Hochschulwahlen werden teilweise wiederholt

Hochschulwahlen werden teilweise wiederholt

In unserer Ausgabe 266 berichteten wir ausführlich über die kürzlichen Hochschulwahlen, bei denen es zu Unregelmäßigkeiten gekommen war. Die hohe Anzahl der Briefwahlanträge, die erst kurz vor Ende der Frist eingegangen waren, machte der Wahlleitung zu schaffen. Es gab Probleme beim Versenden der Unterlagen, einigen Studierenden fehlten Stimmzettel. Aufgrund dieser Unregelmäßigkeiten und weil der Wahlvorstand einen Einspruch gegen die Wahlen der studentischen Vertreter*innen zum Senat und den Fakultätsratswahlen erhalten hat, entschied das Präsidium, diese Wahlen vom 1. bis zum 3. Februar zu wiederholen.

Wenn alles glatt läuft, sind noch in diesem Jahr Online-Wahlen möglich.

Aufgrund der Corona-Pandemie bittet die Wahlleitung erneut um Briefwahl. Diese kann bis zum 25. Januar um 15 Uhr per E-Mail an anja.ebner@zv.upb.de beantragt werden. Die E-Mail sollte folgende Informationen beinhalten: Euren Namen, eure Adresse sowie die Fakultät, für die ihr wahlberechtigt seid. Weitere Informationen sowie die Wahlbekanntmachung und die Wahlvorschläge findet ihr unter www.upb.de/zv/2-4/wahlen.

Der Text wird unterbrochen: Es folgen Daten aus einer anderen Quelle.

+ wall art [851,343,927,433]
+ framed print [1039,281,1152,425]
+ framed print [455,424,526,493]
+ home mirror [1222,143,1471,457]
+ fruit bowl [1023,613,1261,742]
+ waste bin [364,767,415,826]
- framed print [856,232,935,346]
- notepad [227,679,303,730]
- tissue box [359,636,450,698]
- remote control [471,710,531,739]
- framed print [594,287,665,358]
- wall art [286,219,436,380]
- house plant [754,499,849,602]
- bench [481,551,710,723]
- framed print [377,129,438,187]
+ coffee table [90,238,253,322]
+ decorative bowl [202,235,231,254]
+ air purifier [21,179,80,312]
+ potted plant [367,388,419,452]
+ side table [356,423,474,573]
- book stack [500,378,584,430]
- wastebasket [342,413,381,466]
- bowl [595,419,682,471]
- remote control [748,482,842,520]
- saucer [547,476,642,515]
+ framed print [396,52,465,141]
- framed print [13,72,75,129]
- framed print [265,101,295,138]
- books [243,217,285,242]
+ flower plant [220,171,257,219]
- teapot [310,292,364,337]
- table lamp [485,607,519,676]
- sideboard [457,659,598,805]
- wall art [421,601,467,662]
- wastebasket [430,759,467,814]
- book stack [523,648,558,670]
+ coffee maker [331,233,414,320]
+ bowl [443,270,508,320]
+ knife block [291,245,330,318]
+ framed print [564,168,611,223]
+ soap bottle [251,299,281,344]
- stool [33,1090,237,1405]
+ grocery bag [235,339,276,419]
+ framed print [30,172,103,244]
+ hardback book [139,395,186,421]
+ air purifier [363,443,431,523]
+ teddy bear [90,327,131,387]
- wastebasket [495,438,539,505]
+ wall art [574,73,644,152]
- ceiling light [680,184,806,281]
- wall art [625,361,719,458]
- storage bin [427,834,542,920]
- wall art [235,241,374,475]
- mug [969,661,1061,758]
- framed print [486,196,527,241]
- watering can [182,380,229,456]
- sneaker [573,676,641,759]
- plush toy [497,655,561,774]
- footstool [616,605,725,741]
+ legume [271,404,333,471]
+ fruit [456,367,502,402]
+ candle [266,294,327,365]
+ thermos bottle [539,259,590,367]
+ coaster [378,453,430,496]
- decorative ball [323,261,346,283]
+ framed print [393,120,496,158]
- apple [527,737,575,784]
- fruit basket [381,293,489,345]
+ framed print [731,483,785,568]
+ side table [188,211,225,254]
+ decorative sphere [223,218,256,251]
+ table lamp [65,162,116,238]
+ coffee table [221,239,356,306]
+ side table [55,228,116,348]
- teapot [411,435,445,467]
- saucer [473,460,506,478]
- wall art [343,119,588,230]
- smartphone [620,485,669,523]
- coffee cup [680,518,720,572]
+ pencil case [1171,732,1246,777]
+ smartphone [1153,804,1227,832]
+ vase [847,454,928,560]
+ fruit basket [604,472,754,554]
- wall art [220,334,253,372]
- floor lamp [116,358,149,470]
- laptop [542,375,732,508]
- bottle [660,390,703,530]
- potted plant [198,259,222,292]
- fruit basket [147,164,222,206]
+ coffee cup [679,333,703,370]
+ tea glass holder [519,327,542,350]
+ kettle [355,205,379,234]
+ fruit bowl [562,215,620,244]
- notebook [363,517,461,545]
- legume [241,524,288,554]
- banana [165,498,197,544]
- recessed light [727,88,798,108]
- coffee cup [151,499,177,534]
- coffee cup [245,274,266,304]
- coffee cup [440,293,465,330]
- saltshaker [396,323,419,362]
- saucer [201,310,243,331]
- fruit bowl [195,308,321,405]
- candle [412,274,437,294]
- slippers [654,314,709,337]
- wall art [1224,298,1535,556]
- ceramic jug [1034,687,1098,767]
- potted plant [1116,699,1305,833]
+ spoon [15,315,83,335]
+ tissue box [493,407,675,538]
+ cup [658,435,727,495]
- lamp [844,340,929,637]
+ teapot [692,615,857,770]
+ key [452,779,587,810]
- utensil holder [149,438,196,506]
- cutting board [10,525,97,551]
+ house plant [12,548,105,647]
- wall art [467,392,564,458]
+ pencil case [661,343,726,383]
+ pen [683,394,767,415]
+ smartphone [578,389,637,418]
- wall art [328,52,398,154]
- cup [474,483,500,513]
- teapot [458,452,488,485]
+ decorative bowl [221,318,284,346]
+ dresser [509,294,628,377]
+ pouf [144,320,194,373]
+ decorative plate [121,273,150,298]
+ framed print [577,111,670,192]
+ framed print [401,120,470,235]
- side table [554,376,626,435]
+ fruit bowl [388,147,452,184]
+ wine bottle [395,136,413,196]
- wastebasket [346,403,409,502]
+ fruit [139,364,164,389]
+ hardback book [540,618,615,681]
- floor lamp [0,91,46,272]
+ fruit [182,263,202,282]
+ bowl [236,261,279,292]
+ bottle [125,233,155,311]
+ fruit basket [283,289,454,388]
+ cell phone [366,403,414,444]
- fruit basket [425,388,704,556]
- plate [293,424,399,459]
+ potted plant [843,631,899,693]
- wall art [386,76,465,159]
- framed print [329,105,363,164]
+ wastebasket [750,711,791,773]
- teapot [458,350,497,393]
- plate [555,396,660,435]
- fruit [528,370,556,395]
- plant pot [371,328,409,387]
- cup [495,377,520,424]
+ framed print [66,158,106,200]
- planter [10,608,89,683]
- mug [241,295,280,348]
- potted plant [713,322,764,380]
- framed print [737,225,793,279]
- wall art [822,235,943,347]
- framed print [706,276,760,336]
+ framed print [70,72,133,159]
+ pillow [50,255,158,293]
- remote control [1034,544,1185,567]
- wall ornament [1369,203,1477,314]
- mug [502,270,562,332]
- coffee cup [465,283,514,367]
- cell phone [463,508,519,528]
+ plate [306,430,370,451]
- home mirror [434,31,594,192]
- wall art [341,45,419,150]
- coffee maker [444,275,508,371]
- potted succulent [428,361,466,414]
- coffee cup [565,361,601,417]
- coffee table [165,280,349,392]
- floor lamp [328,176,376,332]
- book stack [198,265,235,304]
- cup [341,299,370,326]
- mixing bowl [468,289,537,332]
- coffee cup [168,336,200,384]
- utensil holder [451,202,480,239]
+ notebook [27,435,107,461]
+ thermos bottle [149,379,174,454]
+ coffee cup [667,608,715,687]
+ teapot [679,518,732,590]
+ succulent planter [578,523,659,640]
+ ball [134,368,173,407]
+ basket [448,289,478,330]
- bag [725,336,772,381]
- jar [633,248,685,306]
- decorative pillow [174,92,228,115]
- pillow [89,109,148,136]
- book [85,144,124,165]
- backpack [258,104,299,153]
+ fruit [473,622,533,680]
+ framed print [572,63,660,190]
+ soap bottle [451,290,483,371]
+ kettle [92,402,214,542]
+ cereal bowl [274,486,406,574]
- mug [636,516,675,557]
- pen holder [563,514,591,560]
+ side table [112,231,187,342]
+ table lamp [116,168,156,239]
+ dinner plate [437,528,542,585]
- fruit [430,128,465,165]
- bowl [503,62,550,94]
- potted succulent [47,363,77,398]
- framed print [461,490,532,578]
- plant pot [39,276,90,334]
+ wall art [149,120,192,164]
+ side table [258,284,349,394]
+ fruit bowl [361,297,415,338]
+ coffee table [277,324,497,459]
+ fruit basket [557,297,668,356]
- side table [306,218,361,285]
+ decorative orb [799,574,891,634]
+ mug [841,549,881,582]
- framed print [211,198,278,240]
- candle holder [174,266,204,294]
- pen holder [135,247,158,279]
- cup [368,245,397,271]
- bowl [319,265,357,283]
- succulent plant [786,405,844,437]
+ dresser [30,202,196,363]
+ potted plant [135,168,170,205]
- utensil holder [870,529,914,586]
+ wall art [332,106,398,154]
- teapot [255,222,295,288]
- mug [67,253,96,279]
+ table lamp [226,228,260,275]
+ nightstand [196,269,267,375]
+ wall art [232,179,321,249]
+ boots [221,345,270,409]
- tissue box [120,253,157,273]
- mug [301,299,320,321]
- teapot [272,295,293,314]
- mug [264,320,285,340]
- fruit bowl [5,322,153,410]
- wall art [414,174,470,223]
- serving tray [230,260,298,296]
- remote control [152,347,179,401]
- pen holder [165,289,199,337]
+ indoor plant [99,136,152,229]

Während die einen Wahlen noch in den Startlöchern stehen, richtet sich so mancher Blick bereits zu den Hochschulwahlen im Sommer. Durch eine vor wenigen Monaten erlassene Verordnung der Landesregierung sind Online-Wahlen nun rechtlich ermöglicht worden. Und wenn alles glatt läuft und der Senat sowie das Studierendenparlament zustimmen, könnten sie schon in diesem Jahr stattfinden. Einer, der sich aktuell mit der Planung befasst, ist Gerrit Pape, AStA-Referent für Hochschulpolitik. Auch wenn hinsichtlich der technischen Umsetzung noch vieles mit dem Ausschuss für Hochschulwahlen sowie der Hochschulleitung zu besprechen ist, kann Gerrit von einer Tendenz berichten: Demnach sollen die Studierenden dank der Software Polyas ganz bequem von Zuhause aus wählen können, die Authentifizierung funktioniere über den IMT-Account. Zugleich könnte es ein Wahllokal am Campus geben, in dem Computer bereitgestellt werden, um allen Studierenden den Zugang zu den Wahlen zu ermöglichen.
Für die Online-Wahlen spricht laut Gerrit Pape, dass diese weniger Aufwand bereiten und zugänglicher und ressourcensparender sind. Wunder dürfe man dadurch allerdings nicht erwarten: „Für die Uni der Informationsgesellschaft sind Online-Wahlen durchaus angemessen, aber man muss bedenken, dass sie dennoch kein Allheilmittel für eine höhere Wahlbeteiligung sind“, so Gerrit.

Ob die Online-Wahlen schon in diesem Jahr umsetzbar sind, werde sich zu Beginn des Sommersemesters zeigen. Bis dahin will Gerrit die Erfahrungen anderer Universitäten mit diesem Wahlsystem einholen und noch weitere hochschulpolitische Themen an der Uni Paderborn voranbringen.